Fue una cena por demás agradable, sobre todo por la calidad de los vinos —españoles, comprados en Barcelona, e italianos, adquiridos en Brindisi—, el café turco, el magnífico Knockando single-malt que trajo Troubridge, los habanos de la reserva personal de Trummler, que había olvidado llevarse con él y, sobre todo, por la chispeante conversación. Pensando en lo último, Souchon se hizo acompañar de los oficiales con un mejor inglés. Él lo hablaba muy bien, aunque se perdía los giros coloquiales de Troubridge, que se complacía en mostrarse como hijo de la más sofisticada educación británica. Wichelhausen, que había mamado el inglés de los diplomáticos, sí los captaba, y los traducía si hacía falta, pero no al alemán, sino a un inglés menos sofisticado, menos de Gosport y más del Foreign Office. Así, Souchon y los suyos supieron, entre otras cosas, que un ascendiente de Troubridge, Sir Thomas, se distinguió en Aboukir, lo que dejaba claros los respectivos abolengos navales de ambos contralmirantes. Souchon no podía presumir de antepasados que hubieran batallado en el mar, como no los tenía ningún almirante alemán. La Kaiserliche Marine, y antes la Königlich Preußische Marine, eran demasiado jóvenes para que nadie presumiera de antepasados ilustres. Cuando menos, a flote.

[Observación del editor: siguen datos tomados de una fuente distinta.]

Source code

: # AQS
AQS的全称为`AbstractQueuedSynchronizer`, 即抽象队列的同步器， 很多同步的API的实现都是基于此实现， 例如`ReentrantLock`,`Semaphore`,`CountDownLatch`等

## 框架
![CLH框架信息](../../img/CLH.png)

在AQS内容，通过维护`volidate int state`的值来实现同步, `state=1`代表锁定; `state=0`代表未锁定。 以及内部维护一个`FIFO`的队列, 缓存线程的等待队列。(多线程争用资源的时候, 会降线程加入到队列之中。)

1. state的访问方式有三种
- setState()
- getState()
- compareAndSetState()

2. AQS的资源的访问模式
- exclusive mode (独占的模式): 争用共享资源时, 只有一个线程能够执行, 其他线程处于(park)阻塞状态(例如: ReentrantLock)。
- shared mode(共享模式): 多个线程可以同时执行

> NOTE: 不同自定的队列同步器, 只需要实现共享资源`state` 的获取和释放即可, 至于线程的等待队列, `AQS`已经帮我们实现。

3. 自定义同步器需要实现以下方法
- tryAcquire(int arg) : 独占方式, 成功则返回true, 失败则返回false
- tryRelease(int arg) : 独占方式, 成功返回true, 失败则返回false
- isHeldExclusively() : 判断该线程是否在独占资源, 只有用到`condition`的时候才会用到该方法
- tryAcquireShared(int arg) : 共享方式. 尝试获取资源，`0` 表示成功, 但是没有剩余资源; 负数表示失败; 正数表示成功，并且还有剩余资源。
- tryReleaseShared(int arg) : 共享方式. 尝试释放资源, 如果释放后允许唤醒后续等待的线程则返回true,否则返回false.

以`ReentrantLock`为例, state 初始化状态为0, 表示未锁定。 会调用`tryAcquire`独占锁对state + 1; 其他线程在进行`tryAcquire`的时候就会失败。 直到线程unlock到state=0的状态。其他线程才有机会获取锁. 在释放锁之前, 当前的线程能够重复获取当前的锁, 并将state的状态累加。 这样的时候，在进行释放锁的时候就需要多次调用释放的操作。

Wichelhausen, pese a disfrutar la muy larga velada —bajo los toldos; hacía una divina noche de Alejandría—, tomó algunos apuntes para sí mismo. Uno era que Sir Ernest Troubridge, un hombre apuesto y de trato encantador, parecía un tipo con el que se puede contar cuando todo va bien, pero a saber qué pasaría si las dificultades se amontonaran. Otro, que el comandante del Indefatigable, capitán Charles FitzGerald Sowerby, de muy exquisitas maneras, quizás echaba en falta la vida diplomática, ya que hasta pocos meses antes era el attaché naval de la embajada británica en Washington. Otro más, que el comandante del Defence, capitán Fawcet Wray, daba el patrón de tipo hipercauteloso; nada que hiciera recordar al temerario Nelson que mandaba el Agamemnon. Si en el año que aún duraría la misión del Goeben estallara la guerra y se las vieran contra los tres agradables caballeros, bien podría suceder que, pese a contar con una fuerza muy superior, sus peculiares cualidades dejaran a la MD un hueco por el cual escapar.

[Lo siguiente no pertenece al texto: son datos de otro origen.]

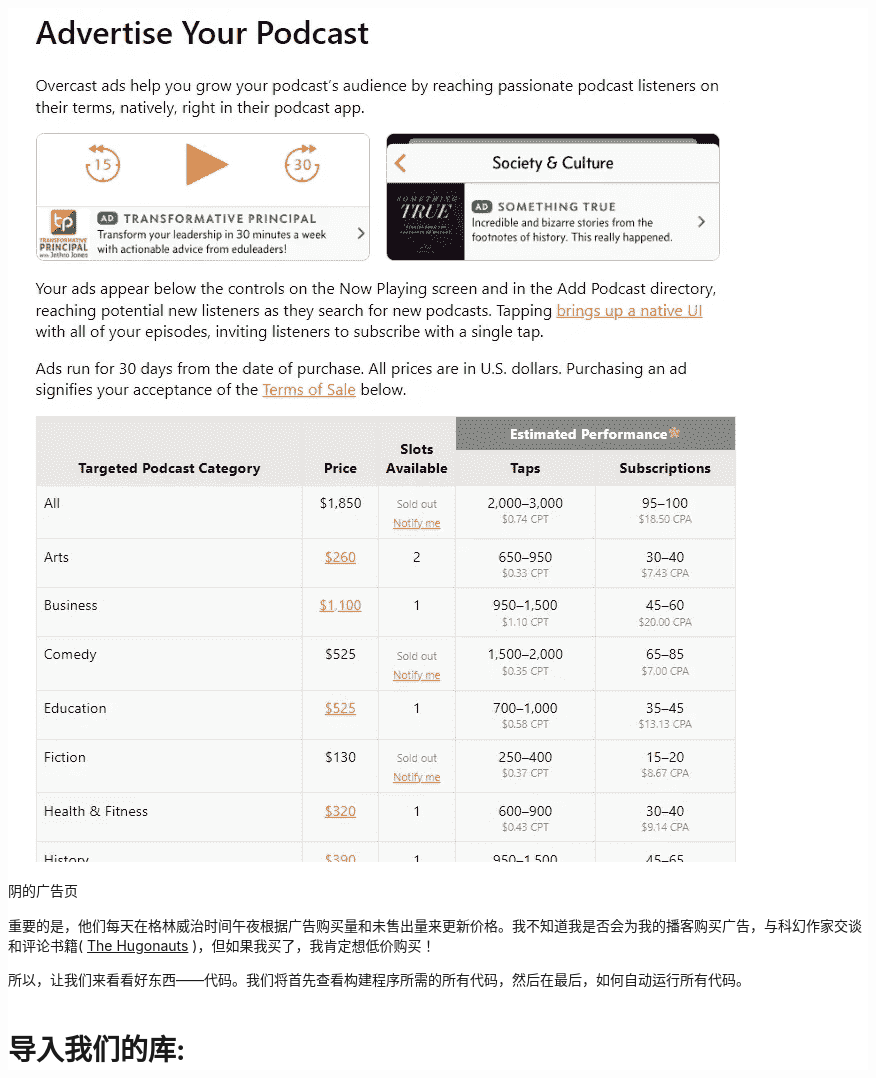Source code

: ![](img/f2eb296de686af84e14b11e4704ce2fe.png)

阴的广告页

重要的是，他们每天在格林威治时间午夜根据广告购买量和未售出量来更新价格。我不知道我是否会为我的播客购买广告，与科幻作家交谈和评论书籍( [The Hugonauts](https://podcasts.apple.com/us/podcast/hugonauts-the-best-sci-fi-books-of-all-time/id1590777335) )，但如果我买了，我肯定想低价购买！

所以，让我们来看看好东西——代码。我们将首先查看构建程序所需的所有代码，然后在最后，如何自动运行所有代码。

# 导入我们的库:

Le había gustado, sobre todo, comprobar que su par en el otro lado de la mesa, el subteniente Conyngham-Denison, era un tipo magnífico, en absoluto estirado pese a ser, que así lo dejó caer Troubridge, el segundo hijo de un duque dueño de no sabía él cuántos castillos. Sentía un punto de angustia al pensar que, pudiendo llegar a ser unos amigos estupendos, de los que se disfrutan mutuamente toda la vida, en cuestión de meses, si no semanas, podrían verse a través de las lentes de sus respectivos telémetros para después hacerse pedazos el uno al otro. Más de una vez se había preguntado si la guerra no sería, en realidad, una inmensa estupidez. Aquella noche de temperatura deliciosa, bajo la luna de Alejandría, iluminados por los farolillos que colgaban de los toldos, y explicando a Edward cómo era su novia tras saber que su amigo se acababa de prometer con una chica de Peebles, tan escocesa como él, volvió a preguntárselo, con más intensidad que jamás en su vida.